The rationale of Funk and its progeny is that it is sometime appropriate to require general contractors to provide safety precautions for common work areas in order to promote the public policy reason of increased work-site safety. See Plummer v. Bechtel, 440 Mich. at 668 ("The common work area formulation sought to distinguish between a case where it was appropriate to impose overall safety responsibility on the general contractor and one where it would not be appropriate."). With this rationale in mind, the Court believes that it is not appropriate to impose liability in the present case.

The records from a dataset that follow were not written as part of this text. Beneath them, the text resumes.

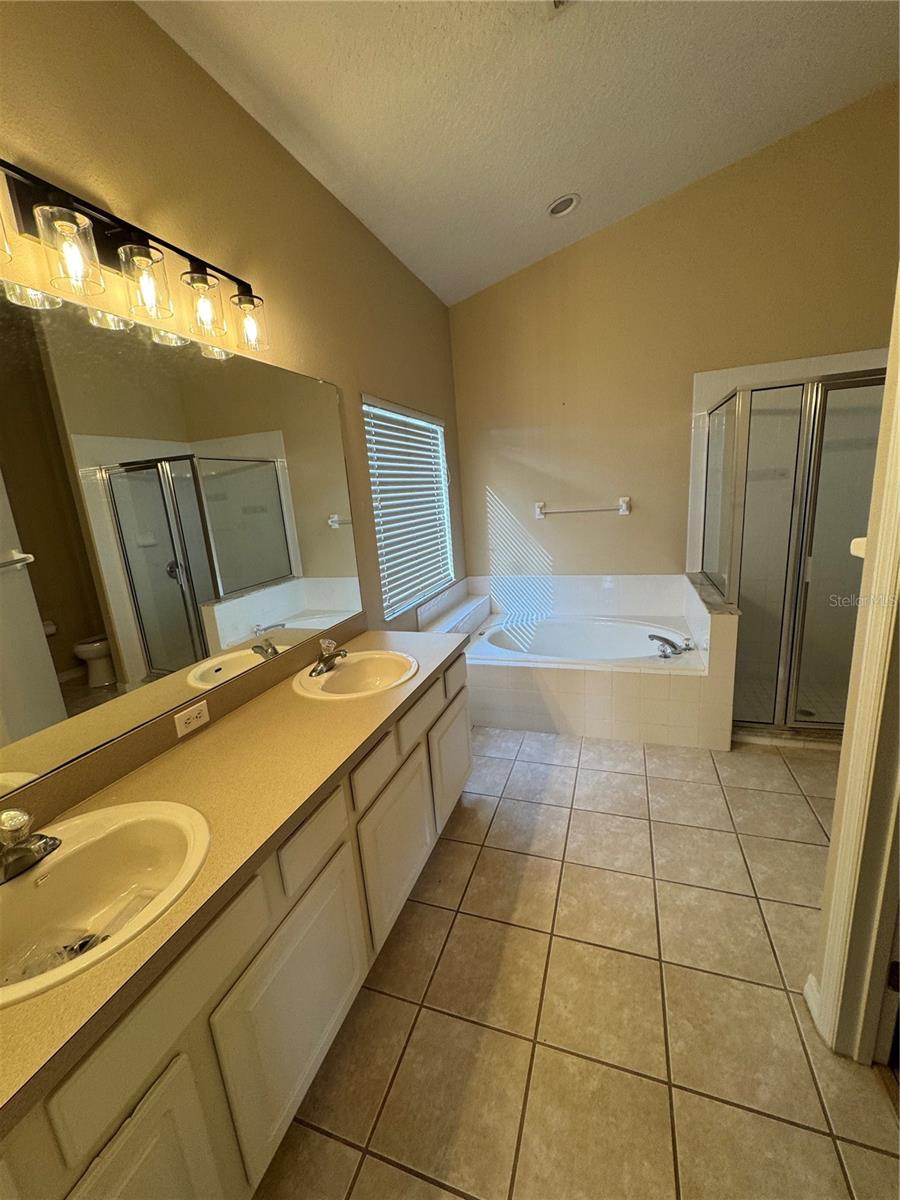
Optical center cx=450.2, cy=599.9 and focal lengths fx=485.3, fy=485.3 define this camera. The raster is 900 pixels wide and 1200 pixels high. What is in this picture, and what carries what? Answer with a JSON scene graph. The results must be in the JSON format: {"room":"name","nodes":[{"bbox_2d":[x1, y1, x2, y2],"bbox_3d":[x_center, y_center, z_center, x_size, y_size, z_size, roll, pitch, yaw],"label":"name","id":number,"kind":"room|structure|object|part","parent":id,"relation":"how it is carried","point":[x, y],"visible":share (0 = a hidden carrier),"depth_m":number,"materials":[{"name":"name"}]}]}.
{"room":"bathroom","nodes":[
{"label":"bathroom","id":0,"kind":"room"},
{"bbox_2d":[0,0,466,711],"bbox_3d":[-0.708,-0.351,1.908,0.137,2.904,4.715,1,14,20],"label":"left wall","id":1,"kind":"structure","parent":0,"point":[377,379],"depth_m":1.62,"materials":[{"name":"beige paint"}]},
{"bbox_2d":[0,156,269,358],"bbox_3d":[-0.811,-0.851,1.206,0.165,0.250,0.916,1,14,20],"label":"vanity light","id":2,"kind":"object","parent":1,"relation":"attached to","point":[241,298],"visible":0.99,"depth_m":1.21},
{"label":"glass shade","id":3,"kind":"part","parent":2,"relation":"part of","materials":[{"name":"clear glass"}]},
{"bbox_3d":[-0.850,-0.776,1.091,0.108,0.146,0.113,1,14,20],"label":"glass shade","id":4,"kind":"part","parent":2,"relation":"part of","materials":[{"name":"clear glass"}]},
{"bbox_3d":[-0.788,-0.817,1.257,0.118,0.152,0.122,1,14,20],"label":"glass shade","id":5,"kind":"part","parent":2,"relation":"part of","materials":[{"name":"clear glass"}]},
{"bbox_3d":[-0.717,-0.856,1.416,0.113,0.152,0.117,1,14,20],"label":"glass shade","id":6,"kind":"part","parent":2,"relation":"part of","materials":[{"name":"clear glass"}]},
{"bbox_3d":[-0.654,-0.902,1.592,0.113,0.144,0.116,1,14,20],"label":"glass shade","id":7,"kind":"part","parent":2,"relation":"part of","materials":[{"name":"clear glass"}]},
{"bbox_2d":[0,280,364,794],"bbox_3d":[-0.801,-0.234,1.441,0.009,1.040,2.046,1,14,20],"label":"mirror","id":8,"kind":"object","parent":1,"relation":"attached to","point":[246,583],"visible":1,"depth_m":1.31,"materials":[{"name":"mirror"}]},
{"bbox_2d":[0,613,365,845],"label":"backsplash","id":9,"kind":"structure","parent":1,"relation":"attached to","point":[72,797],"depth_m":1.36,"materials":[{"name":"brown laminate"}]},
{"bbox_2d":[174,699,210,737],"bbox_3d":[-0.786,0.358,1.478,0.009,0.071,0.118,1,14,20],"label":"electrical outlet","id":10,"kind":"object","parent":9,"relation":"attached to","point":[199,722],"visible":0.97,"depth_m":1.47,"materials":[{"name":"white plastic"}]},
{"bbox_2d":[362,395,454,618],"bbox_3d":[-0.264,-0.601,3.199,0.074,1.214,1.248,1,14,20],"label":"window","id":11,"kind":"structure","parent":1,"relation":"in","point":[379,535],"depth_m":3.17,"materials":[{"name":"white"}]},
{"bbox_2d":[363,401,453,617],"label":"window blinds","id":12,"kind":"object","parent":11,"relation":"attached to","point":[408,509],"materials":[{"name":"white plastic"}]},
{"bbox_2d":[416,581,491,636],"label":"tiled ledge","id":13,"kind":"object","parent":1,"relation":"attached to","point":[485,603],"visible":0.55,"depth_m":3.55,"materials":[{"name":"white tile"}]},
{"bbox_2d":[139,0,899,305],"bbox_3d":[0.711,-1.899,0.893,3.389,0.125,4.775,1,14,20],"label":"ceiling","id":14,"kind":"structure","parent":0,"point":[555,175],"depth_m":2.00,"materials":[{"name":"white paint"}]},
{"bbox_2d":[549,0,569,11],"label":"ceiling vent","id":15,"kind":"object","parent":14,"relation":"attached to","point":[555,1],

Plaintiff has not presented the Court with any evidence showing that Defendant Expo controlled the table saw where Plaintiff was injured. Instead, the evidence before the Court suggests that Plaintiff's employer CSS supervised the carpentry and controlled the table saw. CSS foreman Ed Milne explained in his deposition that CSS's policy, since it is a union, is that "[Expo] can't touch tools or fabricate anything, run equipment." See Defendant's Brief, Exhibit J, at 11. Furthermore, Milne explained that he was in charge of assigning the carpenters and to make sure that only the carpenters were doing the work. See id. Based on these facts, CSS was in the best position to prevent the injury and to safeguard its workers.

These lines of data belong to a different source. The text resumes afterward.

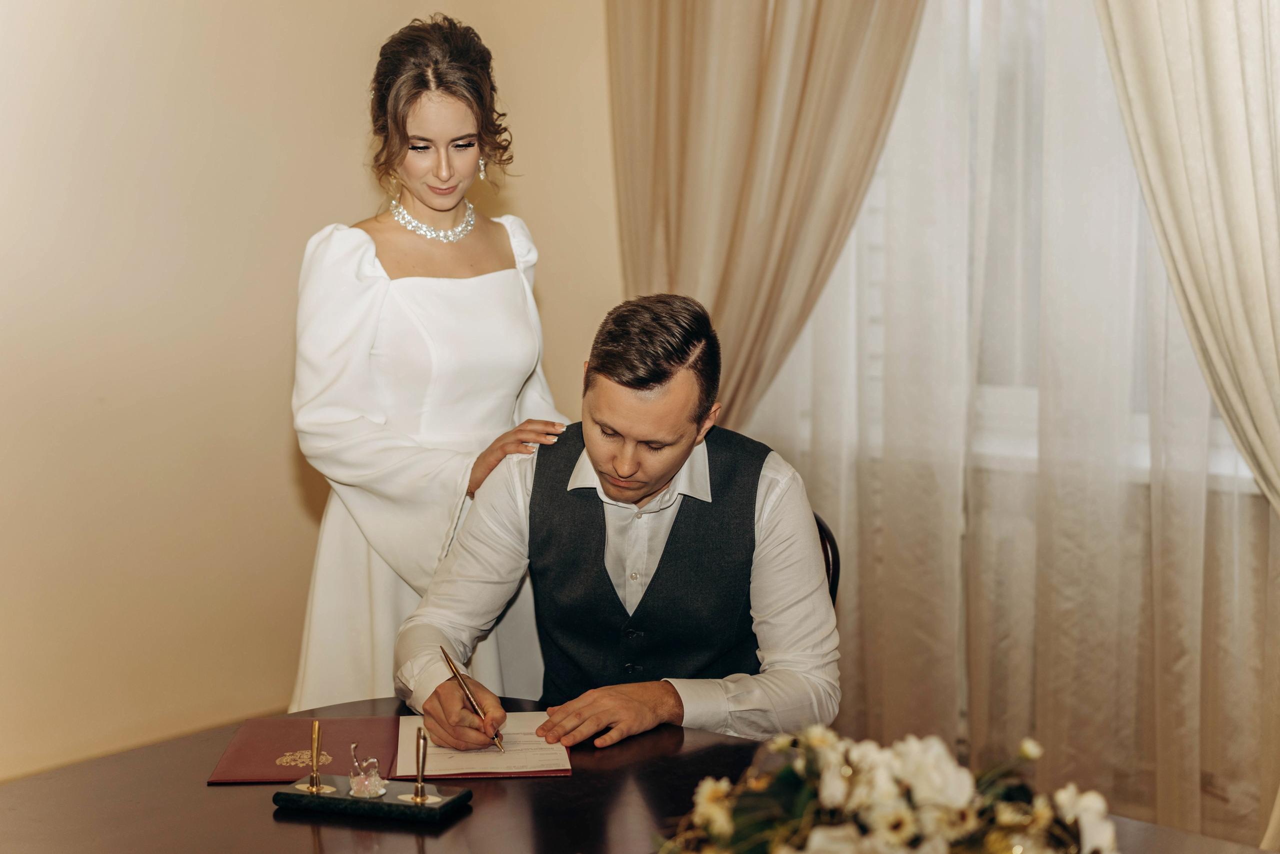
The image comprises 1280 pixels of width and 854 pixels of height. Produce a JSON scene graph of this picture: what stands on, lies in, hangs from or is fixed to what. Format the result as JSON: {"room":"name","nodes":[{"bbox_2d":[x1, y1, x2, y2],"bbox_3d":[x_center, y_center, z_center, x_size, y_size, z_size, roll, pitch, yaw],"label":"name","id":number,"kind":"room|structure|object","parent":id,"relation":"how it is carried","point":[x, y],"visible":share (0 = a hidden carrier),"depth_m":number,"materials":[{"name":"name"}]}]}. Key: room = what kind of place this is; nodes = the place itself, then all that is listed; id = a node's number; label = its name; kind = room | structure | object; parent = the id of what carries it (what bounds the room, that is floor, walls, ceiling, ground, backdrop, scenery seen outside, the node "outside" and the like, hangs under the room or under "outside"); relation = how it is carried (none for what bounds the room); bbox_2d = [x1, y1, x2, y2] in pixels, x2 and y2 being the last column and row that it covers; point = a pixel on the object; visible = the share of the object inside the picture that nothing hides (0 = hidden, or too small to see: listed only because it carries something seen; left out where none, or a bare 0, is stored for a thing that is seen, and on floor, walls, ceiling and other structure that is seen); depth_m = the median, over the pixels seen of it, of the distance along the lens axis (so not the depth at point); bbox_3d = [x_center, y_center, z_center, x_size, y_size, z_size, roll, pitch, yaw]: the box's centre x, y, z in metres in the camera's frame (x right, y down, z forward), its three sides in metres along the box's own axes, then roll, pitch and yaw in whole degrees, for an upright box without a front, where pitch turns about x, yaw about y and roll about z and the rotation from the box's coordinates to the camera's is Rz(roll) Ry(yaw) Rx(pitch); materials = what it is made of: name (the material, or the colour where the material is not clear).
{"room":"office","nodes":[
{"label":"office","id":0,"kind":"room"},
{"bbox_2d":[0,0,627,786],"bbox_3d":[-1.478,-0.521,3.748,0.187,3.004,4.877,5,8,41],"label":"wall","id":1,"kind":"structure","parent":0,"point":[281,459],"depth_m":4.30,"materials":[{"name":"beige paint"}]},
{"bbox_2d":[606,0,923,437],"bbox_3d":[0.281,-0.560,4.464,0.928,2.748,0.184,5,8,41],"label":"beige curtain","id":2,"kind":"object","parent":1,"relation":"attached to","point":[697,83],"visible":0.62,"depth_m":4.47,"materials":[{"name":"beige fabric"}]},
{"bbox_2d":[862,0,1273,495],"bbox_3d":[1.047,-0.693,4.113,1.625,1.639,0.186,5,8,41],"label":"window","id":3,"kind":"structure","parent":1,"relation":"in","point":[1030,404],"depth_m":4.33,"materials":[{"name":"white"}]},
{"bbox_2d":[739,0,1279,850],"bbox_3d":[0.936,-0.457,3.979,2.133,2.823,0.108,5,8,41],"label":"sheer curtain","id":4,"kind":"object","parent":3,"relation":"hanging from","point":[1253,511],"visible":0.57,"depth_m":4.11,"materials":[{"name":"fabric"}]},
{"bbox_2d":[1090,0,1279,512],"bbox_3d":[1.174,-0.453,3.501,0.803,2.633,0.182,5,8,41],"label":"curtain","id":5,"kind":"object","parent":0,"point":[1188,143],"visible":0.94,"depth_m":3.58,"materials":[{"name":"beige fabric"}]},
{"label":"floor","id":6,"kind":"structure","parent":0,"visible":0},
{"bbox_2d":[285,14,576,709],"bbox_3d":[-0.337,0.143,3.318,0.571,1.580,0.613,5,8,41],"label":"woman","id":7,"kind":"object","parent":6,"relation":"on","point":[469,252],"visible":0.72,"depth_m":3.12},
{"bbox_2d":[0,696,1276,853],"bbox_3d":[-0.056,0.834,1.953,1.818,0.721,1.233,5,8,41],"label":"table","id":8,"kind":"object","parent":6,"relation":"on","point":[472,818],"visible":0.65,"depth_m":2.28,"materials":[{"name":"brown wood"}]},
{"bbox_2d":[270,776,472,822],"bbox_3d":[-0.315,0.436,2.317,0.221,0.025,0.096,2,7,18],"label":"holder","id":9,"kind":"object","parent":8,"relation":"on","point":[291,795],"visible":0.89,"depth_m":2.29,"materials":[{"name":"black stone"}]},
{"bbox_2d":[291,718,336,791],"bbox_3d":[-0.385,0.387,2.328,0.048,0.091,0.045,5,8,41],"label":"pen","id":10,"kind":"object","parent":9,"relation":"on","point":[314,788],"visible":0.97,"depth_m":2.33,"materials":[{"name":"gold metal"}]},
{"bbox_2d":[347,741,387,798],"bbox_3d":[-0.320,0.395,2.285,0.045,0.066,0.045,5,8,41],"label":"glass figurine","id":11,"kind":"object","parent":9,"relation":"on","point":[366,783],"visible":0.99,"depth_m":2.27,"materials":[{"name":"clear glass"}]},
{"bbox_2d":[402,724,443,803],"bbox_3d":[-0.256,0.392,2.306,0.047,0.091,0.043,5,8,41],"label":"pen","id":12,"kind":"object","parent":9,"relation":"on","point":[419,783],"visible":0.98,"depth_m":2.30,"materials":[{"name":"gold metal"}]},
{"bbox_2d":[210,715,573,783],"bbox_3d":[-0.321,0.413,2.573,0.426,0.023,0.297,-1,6,-4],"label":"folder","id":13,"kind":"object","parent":8,"relation":"on","point":[269,728],"visible":0.77,"depth_m":2.53,"materials":[{"name":"red leather"}]},
{"bbox_2d":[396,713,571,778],"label":"paper sheet","id":14,"kind":"object","parent":13,"relation":"on","point":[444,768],"visible":0.71,"depth_m":2.54,"materials":[{"name":"paper"}]},
{"bbox_2d":[653,728,1119,853],"bbox_3d":[0.199,0.367,1.591,0.454,0.251,0.436,5,8,41],"label":"flower arrangement","id":15,"kind":"object","parent":8,"relation":"on","point":[898,840],"visible":0.99,"depth_m":1.57,"materials":[{"name":"white plant"}]},
{"bbox_2d":[813,511,841,606],"bbox_3d":[0.113,0.561,3.282,0.494,0.790,0.530,0,5,-1],"label":"chair","id":16,"kind":"object","parent":6,"relation":"on","point":[832,554],"visible":0.06,"depth_m":3.26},
{"bbox_2d":[396,287,841,754],"bbox_3d":[-0.008,0.246,2.869,0.566,0.877,0.765,0,6,-3],"label":"man","id":17,"kind":"object","parent":16,"relation":"on","point":[652,484],"visible":0.87,"depth_m":2.73},
{"bbox_2d":[440,644,506,753],"bbox_3d":[-0.217,0.364,2.608,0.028,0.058,0.210,-3,6,-21],"label":"pen","id":18,"kind":"object","parent":17,"relation":"in","point":[447,658],"visible":0.97,"depth_m":2.60,"materials":[{"name":"gold metal"}]}
]}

Because Funk's rationale for extending liability to the general contractor does not exist in the present case, the Court does not believe it is appropriate to extend the "common area" doctrine to require general contractors to provide safety precautions for the tools used by the employees of their subcontractors. For these reasons, Count 3 of Plaintiff's Complaint (Retained Control and Common Work Area Liability) should be dismissed.
V. CONCLUSION
For the above reasons, the Court HEREBY GRANTS Defendant's Motion for Summary Judgment as to Counts 2 (Direct Liability) and 3 (Retained Control and Common Work Area Liability) of Plaintiff's Complaint. The Court HEREBY DENIES Defendant's Motion for Summary Judgment as to Count 1 (Vicarious Liability).IT IS SO ORDERED.